Question

What does the revenue equivalence theorem say? Given an example to illustrate the revenue equivalence theorem.

Answer 1

The revenue equivalence theorem states that for certain economic environments, the expected revenue and bidder profits for a broad class of auctions will be the same provided that bidders use equilibrium strategies.

The Revenue Equivalence Theorem

Theorem 1

If there are two bidders with values drawn from U[0,1], then any standard auction has an expected revenue 1/3 and gives a bidder with value v and expected profit of v^2 / 2, the same as the second-price auction.

Theorem 2

If there are N bidders with values drawn from a continuous distribution (e.g. uniform on [a, b]), then any standard auction leads to the same expected revenue, and same expected bidder profit, as a second-price auction.

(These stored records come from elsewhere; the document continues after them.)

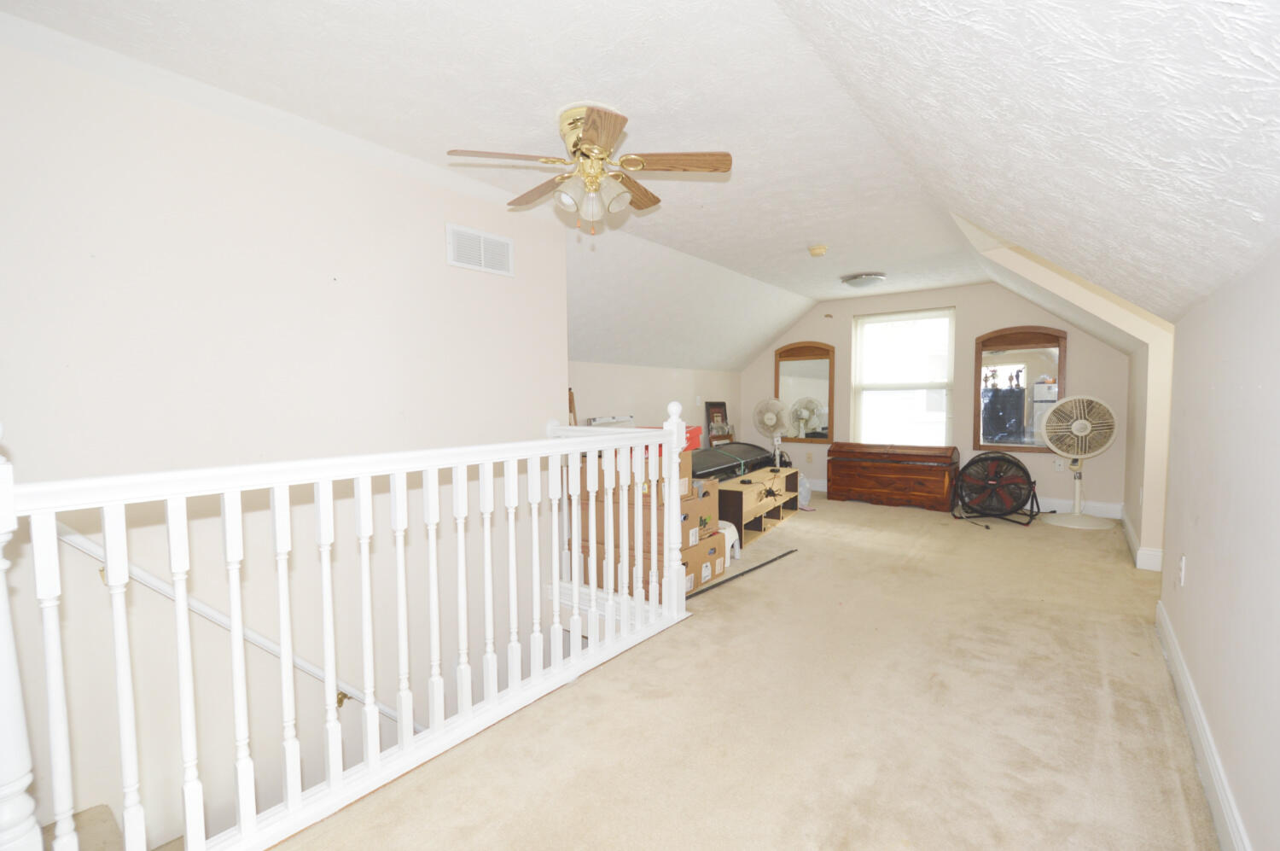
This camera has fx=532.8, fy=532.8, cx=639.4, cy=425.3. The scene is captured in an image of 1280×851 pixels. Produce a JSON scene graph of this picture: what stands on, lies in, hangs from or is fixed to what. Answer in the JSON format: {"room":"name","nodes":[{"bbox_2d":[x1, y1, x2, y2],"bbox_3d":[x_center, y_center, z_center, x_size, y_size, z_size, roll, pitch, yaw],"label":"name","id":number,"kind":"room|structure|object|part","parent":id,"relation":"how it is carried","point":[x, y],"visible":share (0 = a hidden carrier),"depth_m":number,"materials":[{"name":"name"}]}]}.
{"room":"attic","nodes":[
{"label":"attic","id":0,"kind":"room"},
{"bbox_2d":[0,25,566,848],"bbox_3d":[-1.599,0.785,2.265,0.137,4.125,3.308,2,4,38],"label":"left wall","id":1,"kind":"structure","parent":0,"point":[434,247],"depth_m":2.11,"materials":[{"name":"white paint"}]},
{"bbox_2d":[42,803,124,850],"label":"stair step","id":2,"kind":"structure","parent":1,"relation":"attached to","point":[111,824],"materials":[{"name":"beige carpet"}]},
{"bbox_2d":[52,518,421,726],"bbox_3d":[-1.591,0.962,2.022,0.351,2.490,2.780,2,4,38],"label":"handrail","id":3,"kind":"object","parent":1,"relation":"attached to","point":[311,671],"visible":0.55,"depth_m":2.01,"materials":[{"name":"white wood"}]},
{"bbox_2d":[445,222,514,276],"bbox_3d":[-0.884,-0.971,2.986,0.014,0.225,0.424,2,4,38],"label":"air vent","id":4,"kind":"object","parent":1,"relation":"attached to","point":[482,258],"visible":0.99,"depth_m":2.97,"materials":[{"name":"white metal"}]},
{"bbox_2d":[0,0,1279,369],"bbox_3d":[0.914,-1.223,3.113,3.645,0.342,8.471,2,4,38],"label":"ceiling","id":5,"kind":"structure","parent":0,"point":[868,256],"depth_m":1.78,"materials":[{"name":"white paint"}]},
{"bbox_2d":[446,102,732,239],"bbox_3d":[-0.198,-1.021,2.230,1.038,0.486,1.023,0,3,5],"label":"ceiling fan","id":6,"kind":"object","parent":5,"relation":"attached to","point":[590,137],"visible":0.98,"depth_m":2.15,"materials":[{"name":"metal"}]},
{"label":"fan blade","id":7,"kind":"part","parent":6,"relation":"part of","materials":[{"name":"brown wood"}]},
{"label":"shades","id":8,"kind":"part","parent":6,"relation":"part of","materials":[{"name":"glass"}]},
{"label":"fan blade","id":9,"kind":"part","parent":6,"relation":"part of","materials":[{"name":"brown wood"}]},
{"bbox_2d":[808,244,827,256],"bbox_3d":[1.392,-1.364,4.170,0.139,0.050,0.137,2,4,38],"label":"smoke detector","id":10,"kind":"object","parent":5,"relation":"attached to","point":[817,249],"visible":0.98,"depth_m":4.13,"materials":[{"name":"plastic"}]},
{"bbox_2d":[840,271,886,288],"bbox_3d":[2.167,-1.390,5.163,0.384,0.109,0.382,2,4,38],"label":"ceiling light","id":11,"kind":"object","parent":5,"relation":"attached to","point":[865,279],"visible":0.99,"depth_m":5.04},
{"bbox_2d":[570,360,741,445],"bbox_3d":[0.102,0.194,5.773,0.134,1.735,4.003,2,4,38],"label":"wall","id":12,"kind":"structure","parent":0,"point":[619,387],"depth_m":5.64,"materials":[{"name":"paint"}]},
{"bbox_2d":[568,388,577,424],"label":"wooden frame","id":13,"kind":"object","parent":12,"relation":"attached to","point":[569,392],"visible":0.25,"depth_m":4.52,"materials":[{"name":"brown wood"}]},
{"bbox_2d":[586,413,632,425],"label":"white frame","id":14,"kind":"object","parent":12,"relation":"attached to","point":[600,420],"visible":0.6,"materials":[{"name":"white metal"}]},
{"bbox_2d":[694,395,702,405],"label":"light switch","id":15,"kind":"object","parent":12,"relation":"attached to","point":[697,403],"visible":0.99,"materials":[{"name":"white plastic"}]},
{"bbox_2d":[703,400,730,445],"bbox_3d":[1.019,0.173,6.782,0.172,0.987,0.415,2,4,38],"label":"picture frame","id":16,"kind":"object","parent":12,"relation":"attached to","point":[712,405],"visible":0.73,"depth_m":6.75,"materials":[{"name":"brown wood"}]},
{"bbox_2d":[269,490,1221,850],"bbox_3d":[0.953,1.132,3.141,3.882,0.235,7.348,2,4,38],"label":"carpet floor","id":17,"kind":"structure","parent":0,"point":[800,526],"depth_m":1.97,"materials":[{"name":"beige carpet"}]},
{"bbox_2d":[1,396,694,850],"bbox_3d":[-0.544,0.468,1.988,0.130,1.267,2.653,2,4,38],"label":"stair railing","id":18,"kind":"object","parent":17,"relation":"on","point":[234,608],"visible":0.99,"depth_m":1.53,"materials":[{"name":"white wood"}]},
{"bbox_2d":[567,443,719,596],"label":"cardboard box stack","id":19,"kind":"object","parent":17,"relation":"on","point":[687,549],"visible":0.49,"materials":[{"name":"brown cardboard"}]},
{"bbox_2d":[585,524,720,592],"bbox_3d":[0.029,0.867,3.507,0.801,0.269,0.483,2,4,38],"label":"cardboard box","id":20,"kind":"object","parent":17,"relation":"on","point":[687,554],"visible":0.39,"depth_m":3.29,"materials":[{"name":"cardboard"}]},
{"bbox_2d":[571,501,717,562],"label":"cardboard box","id":21,"kind":"object","parent":20,"relation":"on","point":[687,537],"visible":0.48,"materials":[{"name":"brown cardboard"}]},
{"bbox_2d":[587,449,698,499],"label":"cardboard box","id":22,"kind":"object","parent":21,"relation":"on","point":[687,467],"visible":0.37,"depth_m":3.27,"materials":[{"name":"cardboard"}]},
{"bbox_2d":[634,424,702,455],"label":"red box","id":23,"kind":"object","parent":22,"relation":"on","point":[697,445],"visible":0.25,"depth_m":3.39,"materials":[{"name":"red cardboard"}]},
{"bbox_2d":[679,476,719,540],"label":"cardboard box","id":24,"kind":"object","parent":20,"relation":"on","point":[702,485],"visible":0.35,"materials":[{"name":"cardboard"}]},
{"bbox_2d":[716,519,740,564],"bbox_3d":[0.537,0.852,3.904,0.328,0.287,0.330,1,4,25],"label":"plastic stool","id":25,"kind":"object","parent":17,"relation":"on","point":[730,526],"visible":0.29,"depth_m":3.84,"materials":[{"name":"white plastic"}]},
{"bbox_2d":[685,547,797,599],"bbox_3d":[0.680,0.974,3.534,0.049,0.020,1.233,3,5,44],"label":"black pole","id":26,"kind":"object","parent":17,"relation":"on","point":[770,561],"visible":0.91,"depth_m":3.48,"materials":[{"name":"black metal"}]},
{"bbox_2d":[716,465,800,542],"bbox_3d":[1.014,0.713,4.977,0.412,0.406,1.569,2,4,38],"label":"shelf","id":27,"kind":"object","parent":17,"relation":"on","point":[747,491],"visible":0.63,"depth_m":4.76,"materials":[{"name":"brown wood"}]},
{"bbox_2d":[688,442,775,481],"bbox_3d":[0.788,0.494,5.354,0.619,0.539,1.855,2,4,38],"label":"black case","id":28,"kind":"object","parent":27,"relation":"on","point":[715,465],"visible":0.59,"depth_m":5.27,"materials":[{"name":"black plastic"}]},
{"bbox_2d":[752,397,791,467],"bbox_3d":[1.563,0.075,6.312,0.471,0.808,0.473,-1,3,-6],"label":"fan","id":29,"kind":"object","parent":27,"relation":"on","point":[770,417],"visible":0.98,"depth_m":6.25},
{"bbox_2d":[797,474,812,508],"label":"plastic bag","id":30,"kind":"object","parent":17,"relation":"on","point":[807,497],"visible":0.49,"depth_m":5.62,"materials":[{"name":"white plastic"}]},
{"bbox_2d":[828,441,961,510],"bbox_3d":[2.766,0.527,5.887,1.263,0.639,0.490,2,4,38],"label":"wooden chest","id":31,"kind":"object","parent":17,"relation":"on","point":[877,480],"visible":0.99,"depth_m":5.71,"materials":[{"name":"brown wood"}]},
{"bbox_2d":[951,450,1039,525],"bbox_3d":[3.448,0.570,5.191,0.743,0.639,0.737,1,4,23],"label":"floor fan","id":32,"kind":"object","parent":17,"relation":"on","point":[995,482],"visible":0.99,"depth_m":5.11,"materials":[{"name":"black metal"}]},
{"bbox_2d":[1040,393,1122,529],"bbox_3d":[3.986,0.307,4.859,0.593,1.185,0.557,-1,3,-9],"label":"pedestal fan","id":33,"kind":"object","parent":17,"relation":"on","point":[1080,422],"visible":0.99,"depth_m":4.80,"materials":[{"name":"white"}]},
{"bbox_2d":[739,279,1137,514],"bbox_3d":[2.974,-0.365,6.147,4.112,2.401,0.153,2,4,38],"label":"far wall","id":34,"kind":"structure","parent":0,"point":[970,331],"depth_m":5.55,"materials":[{"name":"beige paint"}]},
{"bbox_2d":[773,340,835,441],"bbox_3d":[2.060,-0.448,6.753,0.754,1.270,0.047,2,4,38],"label":"wall mirror","id":35,"kind":"object","parent":34,"relation":"attached to","point":[825,435],"visible":0.92,"depth_m":6.73,"materials":[{"name":"brown mirror"}]},
{"bbox_2d":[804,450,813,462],"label":"wall socket","id":36,"kind":"object","parent":34,"relation":"attached to","point":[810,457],"visible":0.98,"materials":[{"name":"plastic"}]},
{"bbox_2d":[851,308,954,444],"bbox_3d":[3.033,-0.520,6.177,1.111,1.576,0.130,2,4,38],"label":"window","id":37,"kind":"structure","parent":34,"relation":"in","point":[858,365],"depth_m":6.16,"materials":[{"name":"white glass"}]},
{"bbox_2d":[972,325,1067,453],"bbox_3d":[3.809,-0.374,5.355,0.791,1.267,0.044,2,4,38],"label":"mirror","id":38,"kind":"object","parent":34,"relation":"attached to","point":[1048,368],"visible":0.91,"depth_m":5.36,"materials":[{"name":"brown mirror"}]},
{"bbox_2d":[1052,457,1064,470],"bbox_3d":[4.041,0.375,5.143,0.072,0.118,0.009,2,4,38],"label":"wall socket","id":39,"kind":"object","parent":34,"relation":"attached to","point":[1058,462],"visible":0.98,"depth_m":5.14,"materials":[{"name":"white plastic"}]},
{"bbox_2d":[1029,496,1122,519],"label":"baseboard","id":40,"kind":"structure","parent":34,"relation":"attached to","point":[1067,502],"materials":[{"name":"white paint"}]},
{"bbox_2d":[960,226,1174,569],"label":"alcove wall","id":41,"kind":"structure","parent":0,"point":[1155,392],"depth_m":3.60,"materials":[{"name":"beige paint"}]},
{"bbox_2d":[1120,509,1163,571],"bbox_3d":[3.868,0.870,4.095,0.193,0.129,1.526,2,4,38],"label":"baseboard","id":42,"kind":"structure","parent":41,"relation":"attached to","point":[1138,554],"depth_m":3.65,"materials":[{"name":"white paint"}]},
{"bbox_2d":[1157,242,1279,850],"bbox_3d":[1.677,0.349,1.422,0.130,1.536,5.535,2,4,38],"label":"right wall","id":43,"kind":"structure","parent":0,"point":[1195,581],"depth_m":1.46,"materials":[{"name":"paint"}]},
{"bbox_2d":[1177,553,1186,586],"bbox_3d":[2.186,0.584,2.152,0.010,0.117,0.071,2,4,38],"label":"wall socket","id":44,"kind":"object","parent":43,"relation":"attached to","point":[1183,567],"visible":0.96,"depth_m":2.13,"materials":[{"name":"white plastic"}]},
{"bbox_2d":[1155,600,1250,850],"bbox_3d":[1.194,1.062,0.946,0.018,0.132,4.834,2,4,38],"label":"baseboard","id":45,"kind":"structure","parent":43,"relation":"attached to","point":[1193,703],"depth_m":1.63,"materials":[{"name":"white paint"}]}
]}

Example: Second Price Auction

The second price auction is a standard auction. The payment rule has t(bi,bj ) equal to zero if bi < bj , and equal to bj if bi > bj . In equilibrium, each bidder bids his value, so the equilibrium strategy is b(v) = v. In equilibrium the bidder with the higher value will win, and pay the bid (or equivalently value) of the lower-valued bidder. The expected revenue is 1/3. Why 1/3? If we take two draws from a uniform distribution on [0,1], the higher draw will be on average 2/3 and the lower draw will be on average 1/3. Notice also that if a bidder has value v, he expects to win whenever the other bidder has a value less than v; which happens with probability equal to v. If he does win, he expects to pay v/2. So the expected profit of a bidder with value v is U(v) = v.(v - v/2) = v ^2 / 2.